Court Opinion

ID: 5438541
Source: CourtListenerOpinion
Date Created: 2022-01-08 17:58:08.978172+00
Date Added: 2024-06-11T08:31:55.779477
License: Public Domain

By the Court, Wallace, C. J.:
The allegations of the complaint are sufficient to support the decree rendered upon the overruling of the demurrer, and the refusal of the defendants to answer, .in so far as it enjoined the proceedings under the order of the Probate Court.
*284The proceedings had in the Probate Court, by which a sale of McLemore’s alleged interest in the premises was ordered, were set on foot for the mere purpose of carrying out a fraud upon the part of the defendants. There was no indebtedness in fact from McLemore to Friedman, by reason of the transactions between the latter and Vallejo. As to the other claims allowed by the administrator in favor of Friedman, the latter is the assignee of Jones without consideration. Jones was agent for the heirs of McLemore, and sold their title or claim of title to Larue, under the agreement between the latter and himself, that the money paid by Larue should go to extinguish the claims now set up as the foundation of the proceedings in the Probate Court, under which the defendants now threaten to sell the land sold to Larue.

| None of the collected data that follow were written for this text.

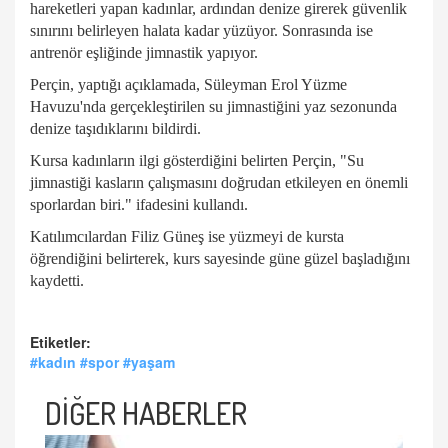
hareketleri yapan kadınlar, ardından denize girerek güvenlik
sınırını belirleyen halata kadar yüzüyor. Sonrasında ise
antrenör eşliğinde jimnastik yapıyor.
Perçin, yaptığı açıklamada, Süleyman Erol Yüzme
Havuzu'nda gerçekleştirilen su jimnastiğini yaz sezonunda
denize taşıdıklarını bildirdi.
Kursa kadınların ilgi gösterdiğini belirten Perçin, "Su
jimnastiği kasların çalışmasını doğrudan etkileyen en önemli
sporlardan biri." ifadesini kullandı.
Katılımcılardan Filiz Güneş ise yüzmeyi de kursta
öğrendiğini belirterek, kurs sayesinde güne güzel başladığını
kaydetti.
Etiketler:
#kadın #spor #yaşam
DİĞER HABERLER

Instead of extinguishing these claims J ones purchased them in for himself at a heavy discount, assigned them without consideration to the defendant. Friedman and the two latter are now endeavoring to obtain, through the instrumentality of the probate proceedings, a sale of the same land for their own benefit. The jurisdiction of a Court of Equity to arrest such proceedings as constituting a fraud is clear. (Hager v. Shindler, 27 Cal. 47.)
In one respect, however, the decree, as entered, is erroneous. It adjudges in terms that the order made in the Probate Court be “annulled and set aside.” This was no doubt the result of mere inadvertence. The complaint did not ask for relief of that character, and if it had done so, the relief could not have been properly awarded in this action. It is not suggested that there was any want of jurisdiction in the Probate Court to enter the order. The proceedings in that Court would appear to have been regular in all respects. It is only because its enforcement against the premises described in the complaint would, under the circumstances, be inequitable, that the sale to be made thereunder is arrested and the parties enjoined from further proceedings respecting it. But the order itself as entered in the Probate Court remains unaffected by the decree in this cause.
The decree is therefore reversed without costs, and the *285Court below directed to modify the decree in the respect indicated. Remittitur forthwith.
Neither Mr. Justice Rhodes nor Mr. Justice Niles expressed an opinion.